Written problem: Return, unchanged, the records below starting with the line containing "shaped like **2:41**." and continuing through the line containing "Output: **11:06:38**", with both of those lines included. Omit the pictures from your answer.

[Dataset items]

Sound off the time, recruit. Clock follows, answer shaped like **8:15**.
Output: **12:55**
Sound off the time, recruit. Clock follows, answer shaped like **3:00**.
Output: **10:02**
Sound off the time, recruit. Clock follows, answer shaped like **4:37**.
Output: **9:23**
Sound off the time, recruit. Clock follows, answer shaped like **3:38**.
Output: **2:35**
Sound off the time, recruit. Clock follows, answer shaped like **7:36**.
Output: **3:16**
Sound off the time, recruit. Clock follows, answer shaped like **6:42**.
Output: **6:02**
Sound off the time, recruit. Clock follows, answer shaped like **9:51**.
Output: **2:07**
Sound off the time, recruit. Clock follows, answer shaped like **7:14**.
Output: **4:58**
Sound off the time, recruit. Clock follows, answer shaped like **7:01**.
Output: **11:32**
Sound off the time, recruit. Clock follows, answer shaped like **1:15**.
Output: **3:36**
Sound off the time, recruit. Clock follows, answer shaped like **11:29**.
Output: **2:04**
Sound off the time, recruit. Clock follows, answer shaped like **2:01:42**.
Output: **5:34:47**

...

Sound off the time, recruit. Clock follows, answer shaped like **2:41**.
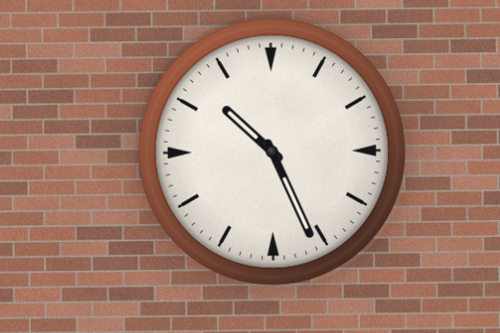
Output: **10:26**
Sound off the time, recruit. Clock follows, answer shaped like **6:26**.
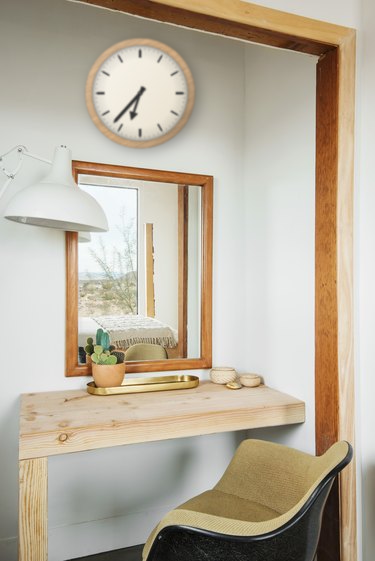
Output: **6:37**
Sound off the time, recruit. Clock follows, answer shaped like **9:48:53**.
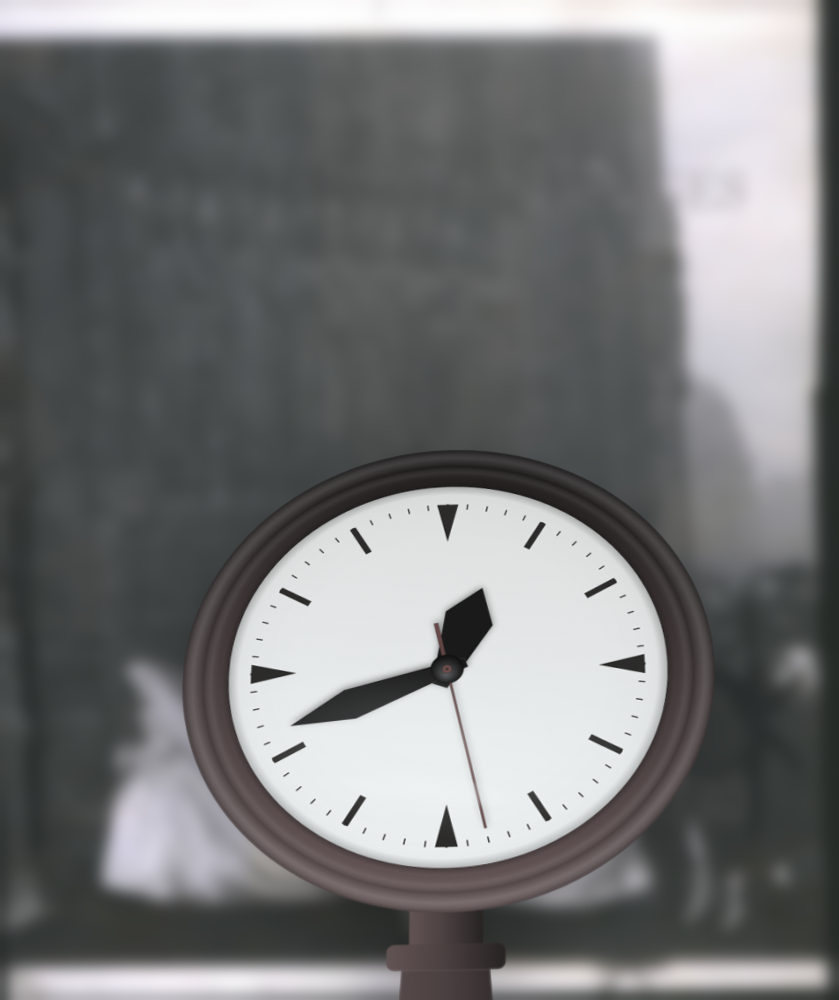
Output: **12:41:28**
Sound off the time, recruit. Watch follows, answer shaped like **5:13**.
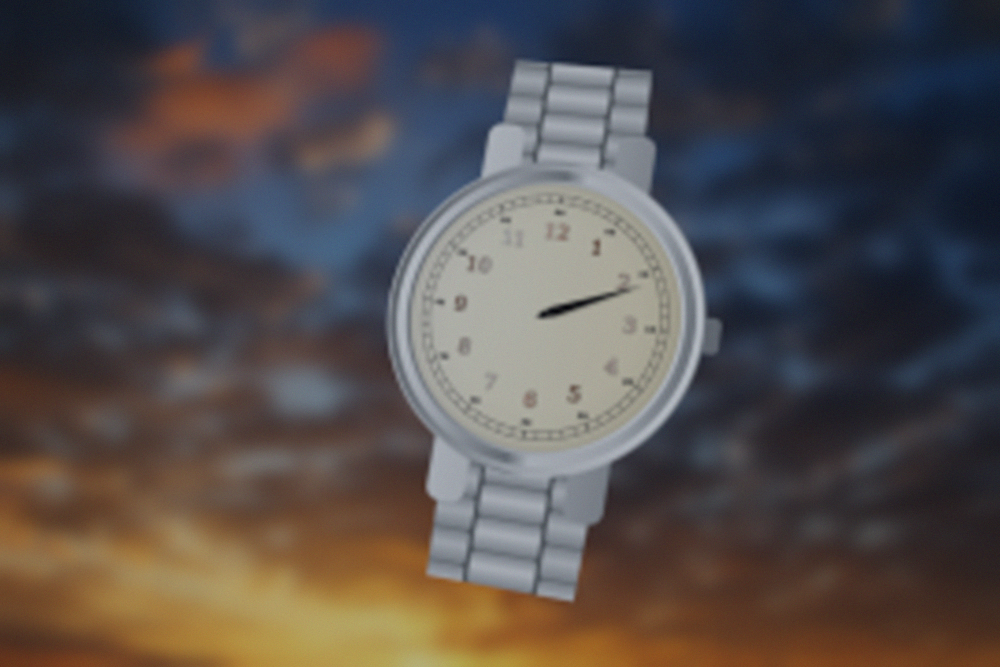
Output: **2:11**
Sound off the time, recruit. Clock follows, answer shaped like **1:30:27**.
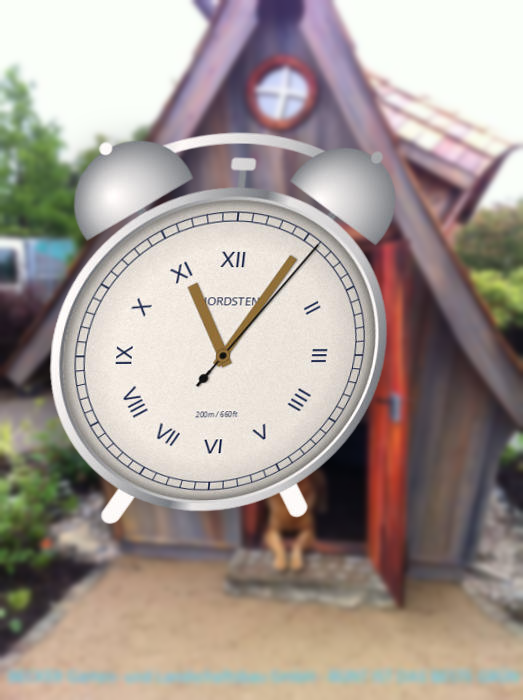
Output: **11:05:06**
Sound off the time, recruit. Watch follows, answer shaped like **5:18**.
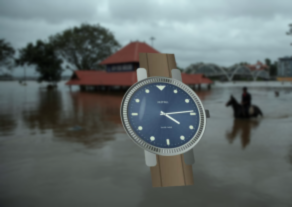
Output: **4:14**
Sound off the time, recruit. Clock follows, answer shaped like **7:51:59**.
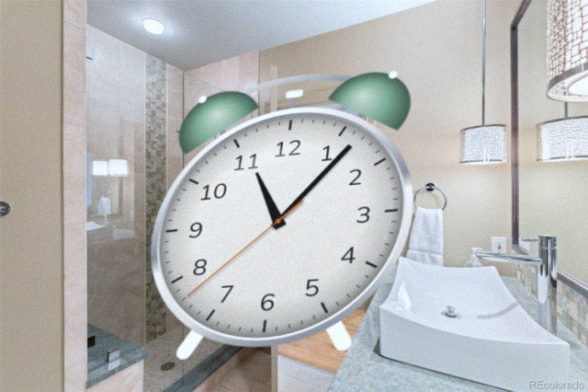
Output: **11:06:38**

The output:
Sound off the time, recruit. Clock follows, answer shaped like **2:41**.
Output: **10:26**
Sound off the time, recruit. Clock follows, answer shaped like **6:26**.
Output: **6:37**
Sound off the time, recruit. Clock follows, answer shaped like **9:48:53**.
Output: **12:41:28**
Sound off the time, recruit. Watch follows, answer shaped like **5:13**.
Output: **2:11**
Sound off the time, recruit. Clock follows, answer shaped like **1:30:27**.
Output: **11:05:06**
Sound off the time, recruit. Watch follows, answer shaped like **5:18**.
Output: **4:14**
Sound off the time, recruit. Clock follows, answer shaped like **7:51:59**.
Output: **11:06:38**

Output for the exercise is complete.